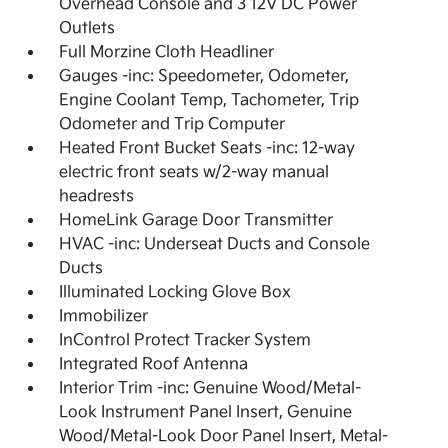
Overhead Console and 3 12V DC Power
Outlets
Full Morzine Cloth Headliner
Gauges -inc: Speedometer, Odometer,
Engine Coolant Temp, Tachometer, Trip
Odometer and Trip Computer
Heated Front Bucket Seats -inc: 12-way
electric front seats w/2-way manual
headrests
HomeLink Garage Door Transmitter
HVAC -inc: Underseat Ducts and Console
Ducts
Illuminated Locking Glove Box
Immobilizer
InControl Protect Tracker System
Integrated Roof Antenna
Interior Trim -inc: Genuine Wood/Metal-
Look Instrument Panel Insert, Genuine
Wood/Metal-Look Door Panel Insert, Metal-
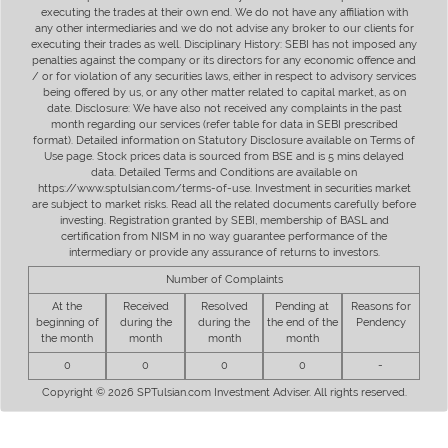
executing the trades at their own end. We do not have any affiliation with
any other intermediaries and we do not advise any broker to our clients for
executing their trades as well. Disciplinary History: SEBI has not imposed any
penalties against the company or its directors for any economic offence and
/ or for violation of any securities laws, either in respect to advisory services
being offered by us, or any other matter related to capital market, as on
date. Disclosure: We have also not received any complaints in the past
month regarding our services (refer table for data in SEBI prescribed
format). Detailed information on Statutory Disclosure available on Terms of
Use page. Stock prices data is sourced from BSE and is 5 mins delayed
data. Detailed Terms and Conditions are available on
https://www.sptulsian.com/terms-of-use. Investment in securities market
are subject to market risks. Read all the related documents carefully before
investing. Registration granted by SEBI, membership of BASL and
certification from NISM in no way guarantee performance of the
intermediary or provide any assurance of returns to investors.
Number of Complaints
At the
Received
Resolved
Pending at
Reasons for
beginning of
during the
during the
the end of the
Pendency
the month
month
month
month
0
0
0
0
-
Copyright © 2026 SPTulsian.com Investment Adviser. All rights reserved.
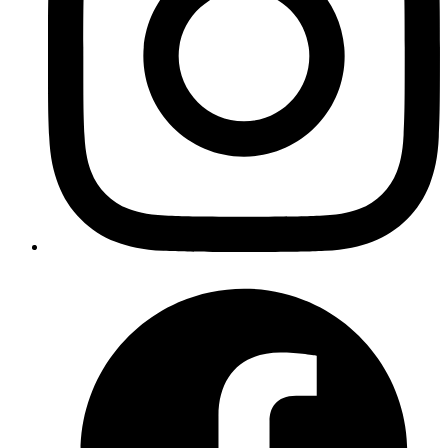
Revath
. This feature restricts
privacy.firstparty.isolate
cookies, cache and other site data so it can only be
accessed by the first party domain name.
Published
Oct 29, 2019
Author
Goromlagche
in mysql we can run
, in a replica
SHOW SLAVE STATUS
connection, and then use
to get
Seconds_Behind_Master
the replica lag, if any. If the replica lag is high enough, we
can failover to master.
https://dev.mysql.com/doc/refman/8.0/en/show-slave-
status.html
Published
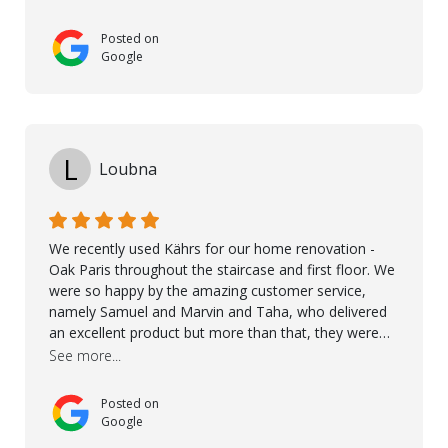
excellent products and outstanding service
Posted on
Google
L
Loubna
We recently used Kährs for our home renovation -
Oak Paris throughout the staircase and first floor. We
were so happy by the amazing customer service,
namely Samuel and Marvin and Taha, who delivered
an excellent product but more than that, they were
professional, accommodating and made sure
See more...
everything ran smoothly. The best subcontractors
used on our project - could not recommend them
Posted on
more. 10 stars!! Taha also ensured to properly hand
Google
over himself by showing a demo on how to maintain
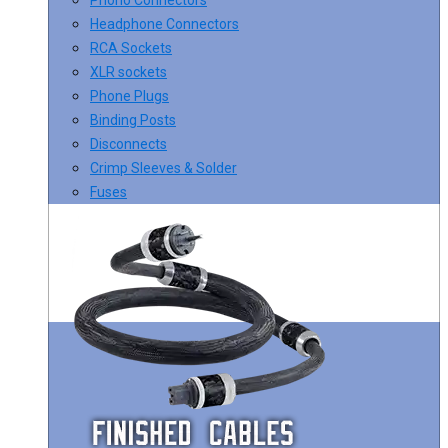
Headphone Connectors
RCA Sockets
XLR sockets
Phone Plugs
Binding Posts
Disconnects
Crimp Sleeves & Solder
Fuses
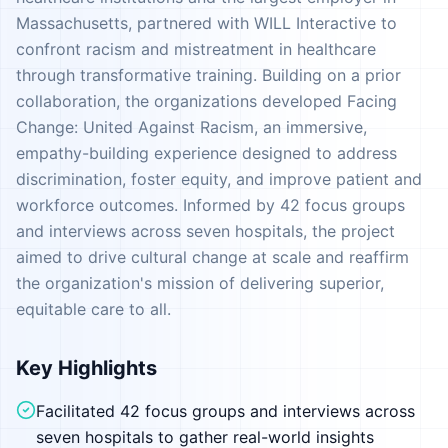
Massachusetts, partnered with WILL Interactive to
confront racism and mistreatment in healthcare
through transformative training. Building on a prior
collaboration, the organizations developed Facing
Change: United Against Racism, an immersive,
empathy-building experience designed to address
discrimination, foster equity, and improve patient and
workforce outcomes. Informed by 42 focus groups
and interviews across seven hospitals, the project
aimed to drive cultural change at scale and reaffirm
the organization's mission of delivering superior,
equitable care to all.
Key Highlights
Facilitated 42 focus groups and interviews across
seven hospitals to gather real-world insights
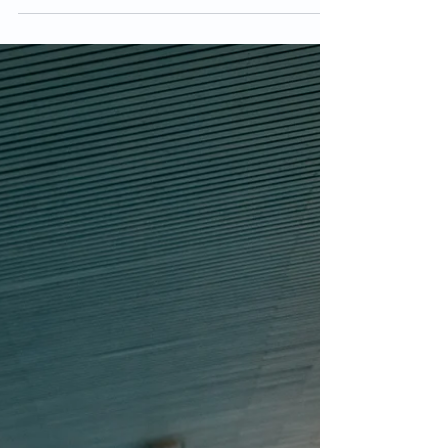
rehabilitation. BFRT has been used since the...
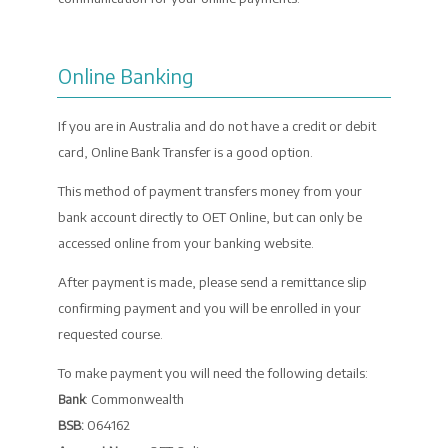
Online Banking
If you are in Australia and do not have a credit or debit
card, Online Bank Transfer is a good option.
This method of payment transfers money from your
bank account directly to OET Online, but can only be
accessed online from your banking website.
After payment is made, please send a remittance slip
confirming payment and you will be enrolled in your
requested course.
To make payment you will need the following details:
Bank
: Commonwealth
BSB:
064162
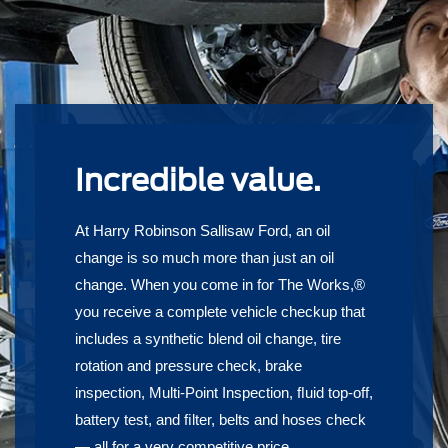
Incredible value.
At Harry Robinson Sallisaw Ford, an oil
change is so much more than just an oil
change. When you come in for The Works,®
you receive a complete vehicle checkup that
includes a synthetic blend oil change, tire
rotation and pressure check, brake
inspection, Multi-Point Inspection, ﬂuid top-off,
battery test, and ﬁlter, belts and hoses check
— all for a very competitive price.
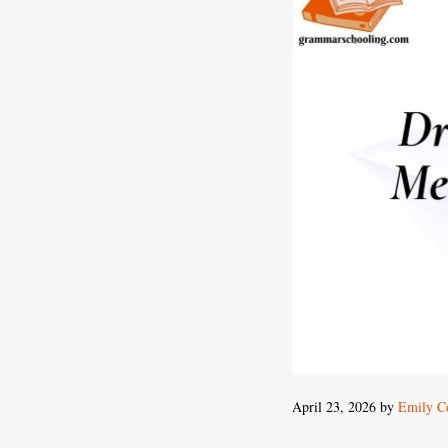
April 23, 2026
by
Emily Co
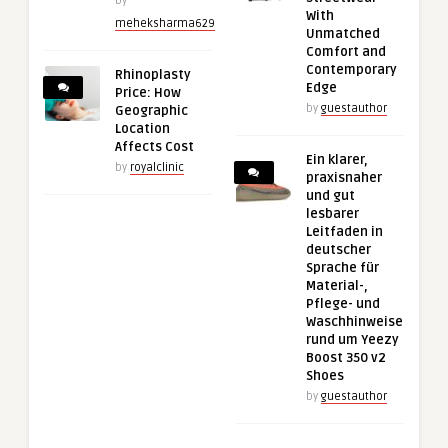
by
With
meheksharma629
Unmatched
Comfort and
Contemporary
Rhinoplasty
Edge
Price: How
by
guestauthor
Geographic
Location
Affects Cost
Ein klarer,
by
royalclinic
praxisnaher
und gut
lesbarer
Leitfaden in
deutscher
Sprache für
Material-,
Pflege- und
Waschhinweise
rund um Yeezy
Boost 350 v2
Shoes
by
guestauthor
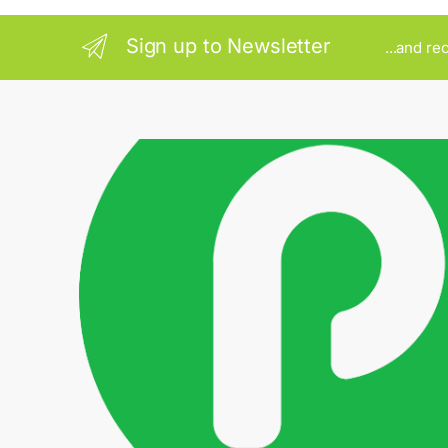
Sign up to Newsletter
...and re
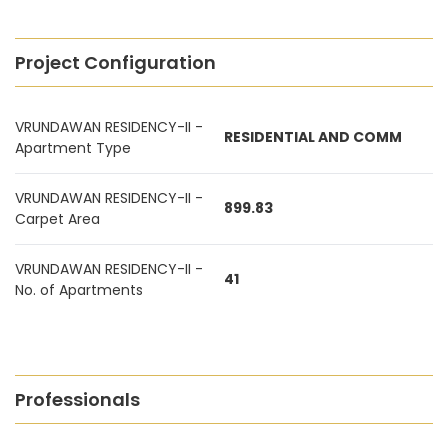
Project Configuration
VRUNDAWAN RESIDENCY-II -
RESIDENTIAL AND COMM
Apartment Type
VRUNDAWAN RESIDENCY-II -
899.83
Carpet Area
VRUNDAWAN RESIDENCY-II -
41
No. of Apartments
Professionals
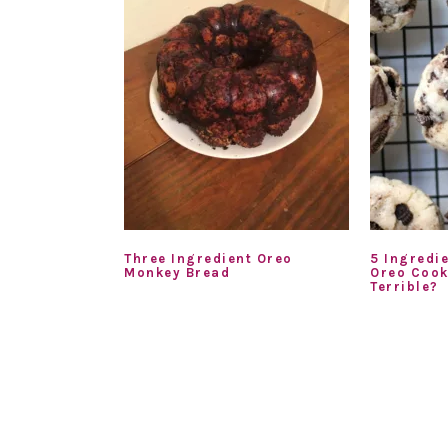
Three Ingredient Oreo
5 Ingredi
Monkey Bread
Oreo Cook
Terrible?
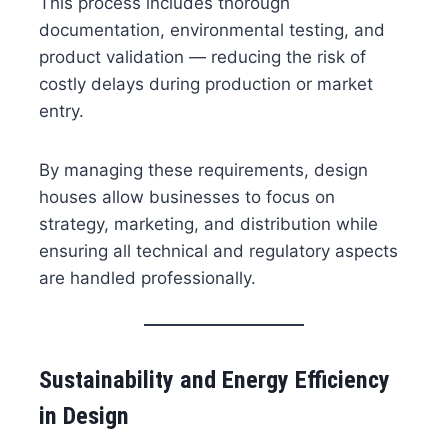
This process includes thorough
documentation, environmental testing, and
product validation — reducing the risk of
costly delays during production or market
entry.
By managing these requirements, design
houses allow businesses to focus on
strategy, marketing, and distribution while
ensuring all technical and regulatory aspects
are handled professionally.
Sustainability and Energy Efficiency
in Design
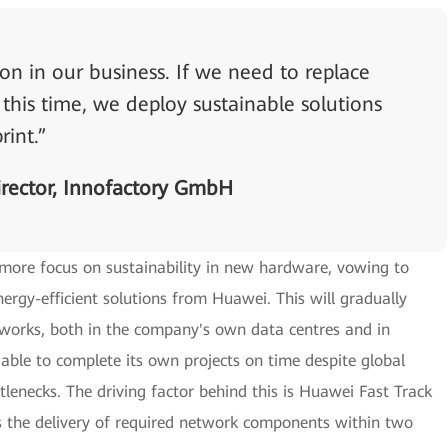
n in our business. If we need to replace
his time, we deploy sustainable solutions
rint.”
rector, Innofactory GmbH
 more focus on sustainability in new hardware, vowing to
rgy-efficient solutions from Huawei. This will gradually
works, both in the company's own data centres and in
 able to complete its own projects on time despite global
tlenecks. The driving factor behind this is Huawei Fast Track
the delivery of required network components within two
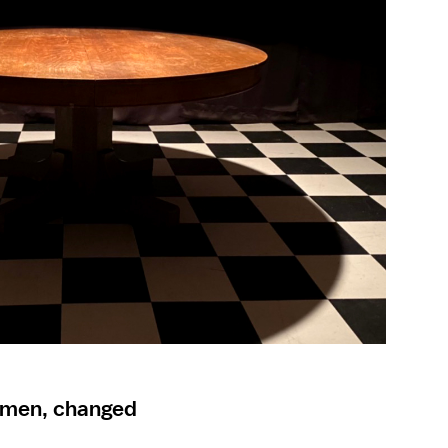
women, changed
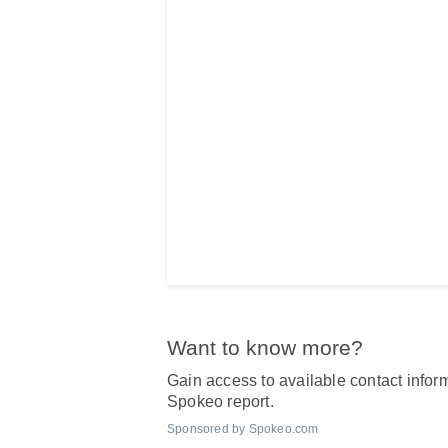
Want to know more?
Gain access to available contact inform
Spokeo report.
Sponsored by Spokeo.com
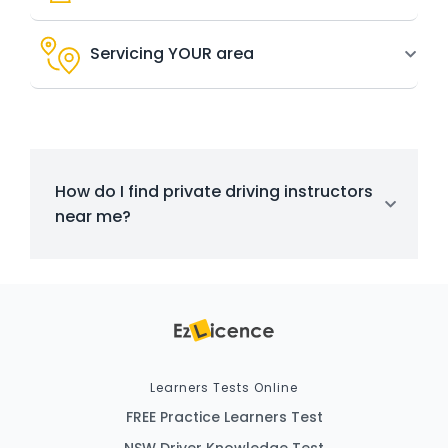
Servicing YOUR area
How do I find private driving instructors
near me?
Learners Tests Online
FREE Practice Learners Test
NSW Driver Knowledge Test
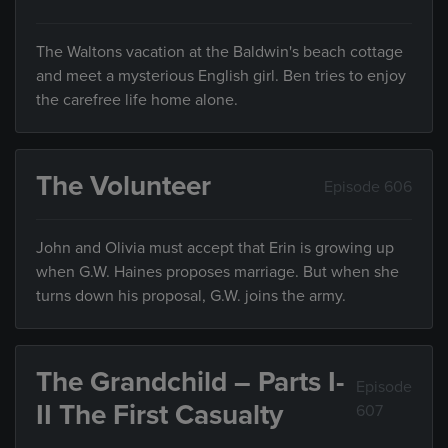
The Waltons vacation at the Baldwin's beach cottage
and meet a mysterious English girl. Ben tries to enjoy
the carefree life home alone.
The Volunteer
Episode 606
John and Olivia must accept that Erin is growing up
when G.W. Haines proposes marriage. But when she
turns down his proposal, G.W. joins the army.
The Grandchild – Parts I-
Episode
II The First Casualty
607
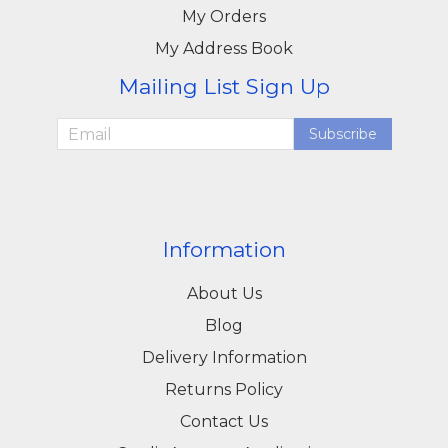
My Orders
My Address Book
Mailing List Sign Up
Subscribe
Information
About Us
Blog
Delivery Information
Returns Policy
Contact Us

------------------------------------------------

To-do item.
Reproduce the text of the material above in full, swapping every occurrence of "Odometer" for "Mileage Counter" and leaving everything else unchanged. Omit the pictures from your answer.

Written solution.
Overhead Console and 3 12V DC Power
Outlets
Full Morzine Cloth Headliner
Gauges -inc: Speedometer, Mileage Counter,
Engine Coolant Temp, Tachometer, Trip
Mileage Counter and Trip Computer
Heated Front Bucket Seats -inc: 12-way
electric front seats w/2-way manual
headrests
HomeLink Garage Door Transmitter
HVAC -inc: Underseat Ducts and Console
Ducts
Illuminated Locking Glove Box
Immobilizer
InControl Protect Tracker System
Integrated Roof Antenna
Interior Trim -inc: Genuine Wood/Metal-
Look Instrument Panel Insert, Genuine
Wood/Metal-Look Door Panel Insert, Metal-
executing the trades at their own end. We do not have any affiliation with
any other intermediaries and we do not advise any broker to our clients for
executing their trades as well. Disciplinary History: SEBI has not imposed any
penalties against the company or its directors for any economic offence and
/ or for violation of any securities laws, either in respect to advisory services
being offered by us, or any other matter related to capital market, as on
date. Disclosure: We have also not received any complaints in the past
month regarding our services (refer table for data in SEBI prescribed
format). Detailed information on Statutory Disclosure available on Terms of
Use page. Stock prices data is sourced from BSE and is 5 mins delayed
data. Detailed Terms and Conditions are available on
https://www.sptulsian.com/terms-of-use. Investment in securities market
are subject to market risks. Read all the related documents carefully before
investing. Registration granted by SEBI, membership of BASL and
certification from NISM in no way guarantee performance of the
intermediary or provide any assurance of returns to investors.
Number of Complaints
At the
Received
Resolved
Pending at
Reasons for
beginning of
during the
during the
the end of the
Pendency
the month
month
month
month
0
0
0
0
-
Copyright © 2026 SPTulsian.com Investment Adviser. All rights reserved.
Revath
. This feature restricts
privacy.firstparty.isolate
cookies, cache and other site data so it can only be
accessed by the first party domain name.
Published
Oct 29, 2019
Author
Goromlagche
in mysql we can run
, in a replica
SHOW SLAVE STATUS
connection, and then use
to get
Seconds_Behind_Master
the replica lag, if any. If the replica lag is high enough, we
can failover to master.
https://dev.mysql.com/doc/refman/8.0/en/show-slave-
status.html
Published
excellent products and outstanding service
Posted on
Google
L
Loubna
We recently used Kährs for our home renovation -
Oak Paris throughout the staircase and first floor. We
were so happy by the amazing customer service,
namely Samuel and Marvin and Taha, who delivered
an excellent product but more than that, they were
professional, accommodating and made sure
See more...
everything ran smoothly. The best subcontractors
used on our project - could not recommend them
Posted on
more. 10 stars!! Taha also ensured to properly hand
Google
over himself by showing a demo on how to maintain
Headphone Connectors
RCA Sockets
XLR sockets
Phone Plugs
Binding Posts
Disconnects
Crimp Sleeves & Solder
Fuses
Massachusetts, partnered with WILL Interactive to
confront racism and mistreatment in healthcare
through transformative training. Building on a prior
collaboration, the organizations developed Facing
Change: United Against Racism, an immersive,
empathy-building experience designed to address
discrimination, foster equity, and improve patient and
workforce outcomes. Informed by 42 focus groups
and interviews across seven hospitals, the project
aimed to drive cultural change at scale and reaffirm
the organization's mission of delivering superior,
equitable care to all.
Key Highlights
Facilitated 42 focus groups and interviews across
seven hospitals to gather real-world insights
rehabilitation. BFRT has been used since the...
Online Banking
If you are in Australia and do not have a credit or debit
card, Online Bank Transfer is a good option.
This method of payment transfers money from your
bank account directly to OET Online, but can only be
accessed online from your banking website.
After payment is made, please send a remittance slip
confirming payment and you will be enrolled in your
requested course.
To make payment you will need the following details:
Bank
: Commonwealth
BSB:
064162
Incredible value.
At Harry Robinson Sallisaw Ford, an oil
change is so much more than just an oil
change. When you come in for The Works,®
you receive a complete vehicle checkup that
includes a synthetic blend oil change, tire
rotation and pressure check, brake
inspection, Multi-Point Inspection, ﬂuid top-off,
battery test, and ﬁlter, belts and hoses check
— all for a very competitive price.
April 23, 2026
by
Emily Co
by
With
meheksharma629
Unmatched
Comfort and
Contemporary
Rhinoplasty
Edge
Price: How
by
guestauthor
Geographic
Location
Affects Cost
Ein klarer,
by
royalclinic
praxisnaher
und gut
lesbarer
Leitfaden in
deutscher
Sprache für
Material-,
Pflege- und
Waschhinweise
rund um Yeezy
Boost 350 v2
Shoes
by
guestauthor
Sign up to Newsletter
...and re
Project Configuration
VRUNDAWAN RESIDENCY-II -
RESIDENTIAL AND COMM
Apartment Type
VRUNDAWAN RESIDENCY-II -
899.83
Carpet Area
VRUNDAWAN RESIDENCY-II -
41
No. of Apartments
Professionals
Three Ingredient Oreo
5 Ingredi
Monkey Bread
Oreo Cook
Terrible?
This process includes thorough
documentation, environmental testing, and
product validation — reducing the risk of
costly delays during production or market
entry.
By managing these requirements, design
houses allow businesses to focus on
strategy, marketing, and distribution while
ensuring all technical and regulatory aspects
are handled professionally.
Sustainability and Energy Efficiency
in Design
n in our business. If we need to replace
his time, we deploy sustainable solutions
rint.”
rector, Innofactory GmbH
 more focus on sustainability in new hardware, vowing to
rgy-efficient solutions from Huawei. This will gradually
works, both in the company's own data centres and in
 able to complete its own projects on time despite global
tlenecks. The driving factor behind this is Huawei Fast Track
the delivery of required network components within two
women, changed
Want to know more?
Gain access to available contact inform
Spokeo report.
Sponsored by Spokeo.com
Servicing YOUR area
How do I find private driving instructors
near me?
Learners Tests Online
FREE Practice Learners Test
NSW Driver Knowledge Test
The Waltons vacation at the Baldwin's beach cottage
and meet a mysterious English girl. Ben tries to enjoy
the carefree life home alone.
The Volunteer
Episode 606
John and Olivia must accept that Erin is growing up
when G.W. Haines proposes marriage. But when she
turns down his proposal, G.W. joins the army.
The Grandchild – Parts I-
Episode
II The First Casualty
607
My Orders
My Address Book
Mailing List Sign Up
Subscribe
Information
About Us
Blog
Delivery Information
Returns Policy
Contact Us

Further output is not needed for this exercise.